Hedge Fund Alpha has covered numerous 990-PFs from the foundations established by hedge fund and venture capital managers, even creating a bespoke 990-PF tool to give investors more insight into foundations’ investments. One thing many foundations have in common that’s clearly noticeable is investments in impact funds.
Non-profit organizations are an institutional-investor powerhouse, with about $8.62 trillion in financial assets, including equities, mutual funds and debt securities, according to the Board of Governors of the Federal Reserve System’s Financial Accounts. Private foundations alone have about $1.8 trillion in financial assets.
For comparison, total assets under management by hedge funds hit $5 trillion last year, according to analysis by Hedge Fund Research, as cited by CNBC.
Foundations might redeem funds from impact funds if they fail to meet their impact goals or provide the expected financial returns. As their name suggests, impact funds differ from other types of investment funds in that they are set up primarily to have some kind of impact on the world.
From ESG to impact
According to Scott Stevens of Grays Peak Capital, impact funds typically have included ESG funds, so previously, environmental areas like solar, wind and sustainability were common focuses of these funds. As far as social impact, he said the Grays Peak ICF funds tend to focus on economically or socially disadvantaged groups or communities, which tend to skew toward minority areas. One other area Stevens highlighted was funds that help children with health-related issues, with a common skew toward kids. He also mentioned veteran-related funds.
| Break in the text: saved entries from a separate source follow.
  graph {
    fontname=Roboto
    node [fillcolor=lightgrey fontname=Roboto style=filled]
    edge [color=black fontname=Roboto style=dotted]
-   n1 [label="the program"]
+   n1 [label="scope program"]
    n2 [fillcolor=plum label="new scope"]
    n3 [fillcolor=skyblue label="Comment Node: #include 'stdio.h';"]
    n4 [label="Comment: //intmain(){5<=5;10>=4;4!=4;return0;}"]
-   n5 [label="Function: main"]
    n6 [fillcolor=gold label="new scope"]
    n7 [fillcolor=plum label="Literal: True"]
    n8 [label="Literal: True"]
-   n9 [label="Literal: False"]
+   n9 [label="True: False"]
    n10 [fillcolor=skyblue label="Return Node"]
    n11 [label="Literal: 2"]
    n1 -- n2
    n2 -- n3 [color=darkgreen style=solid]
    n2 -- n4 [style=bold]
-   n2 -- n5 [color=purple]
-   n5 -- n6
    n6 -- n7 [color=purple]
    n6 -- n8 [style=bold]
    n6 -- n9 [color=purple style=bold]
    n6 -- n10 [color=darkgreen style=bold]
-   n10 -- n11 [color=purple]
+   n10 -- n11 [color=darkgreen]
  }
“Some of the impact is economic and social, so trying to get people more education, trying to get people more food, trying to get them anything that they need that they just don’t have access to,” he added. “So I think it covers a broad part of that impact, but it tends to skew on the economic and socially disadvantaged, but for us, I think it’s been surprising as to how broad it is. It’s everything across from educational to recreational to food, to health care, almost everything that you could think about in your daily lives.”
While foundations themselves can operate impact funds, anyone can do so. Stevens said it’s a question of who wants to spend the energy and capital needed to get it done. He said there are donor-advised funds, foundations and other philanthropic organizations operating impact funds.
Social Finance
One organization that manages a small number of impact funds is Social Finance. Kirstin Hill of Social Finance said the organization is pretty unusual. It’s a 15-year-old 501(c)3 organization, but it also owns a registered investment advisor as a wholly owned subsidiary. That RIA works in service of the non-profit’s mission, which is to leverage more tools to deploy more capital in more ways to do more good.
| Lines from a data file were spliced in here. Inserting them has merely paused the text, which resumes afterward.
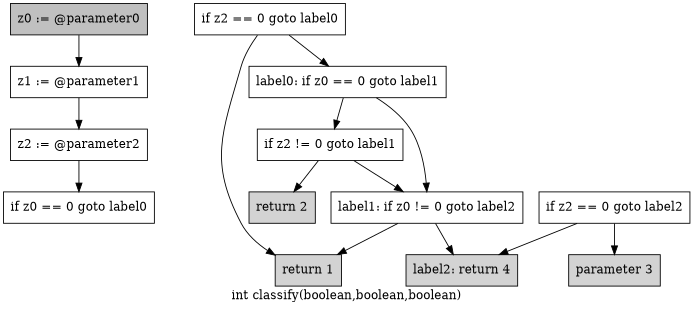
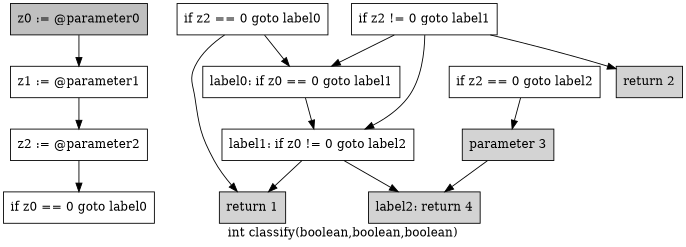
  digraph {
    label="int classify(boolean,boolean,boolean)"
    node [shape=box]
    n1 [fillcolor=gray label="z0 := @parameter0" style=filled]
    n2 [label="z1 := @parameter1"]
    n3 [label="z2 := @parameter2"]
    n4 [label="if z0 == 0 goto label0"]
    n5 [label="if z2 == 0 goto label0"]
    n6 [label="label0: if z0 == 0 goto label1"]
    n7 [fillcolor=lightgray label="return 1" style=filled]
    n8 [label="if z2 != 0 goto label1"]
    n9 [label="label1: if z0 != 0 goto label2"]
    n10 [fillcolor=lightgray label="return 2" style=filled]
    n11 [fillcolor=lightgray label="label2: return 4" style=filled]
    n12 [label="if z2 == 0 goto label2"]
    n13 [fillcolor=lightgray label="parameter 3" style=filled]
    n1 -> n2
    n2 -> n3
    n3 -> n4
    n5 -> n6
    n5 -> n7
-   n6 -> n8
+   n8 -> n6
    n6 -> n9
    n8 -> n9
    n8 -> n10
    n9 -> n7
    n9 -> n11
-   n12 -> n11
+   n13 -> n11
    n12 -> n13
  }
“We use financial tools to drive social progress,” Hill said. “There are challenges and opportunities where deploying capital in between the binary of investing to maximize returns and grant-making to do good can do more good at greater scale, more accountably and more effectively. Whether capital is coming from philanthropy and using financial tools to recycle dollars or deployed as an investment we can think differently about risk and expected returns — with impact as the primary purpose and sustainable financial returns as a secondary goal, rather than maximizing financial returns.”
A focus on impact
As mentioned, while Social Finance itself isn’t an impact fund, it does manage some impact funds. For example, in the impact-first investing business, the team invests for impact first and financially sustainable returns second, as opposed to financially maximized returns. One way they do that is through a diversified fund called the Impact First Fund. The second is by supporting the creation of customized portfolios they design or manage on behalf of individual philanthropists or foundations. Social Finance launched the Impact First Fund a few years ago.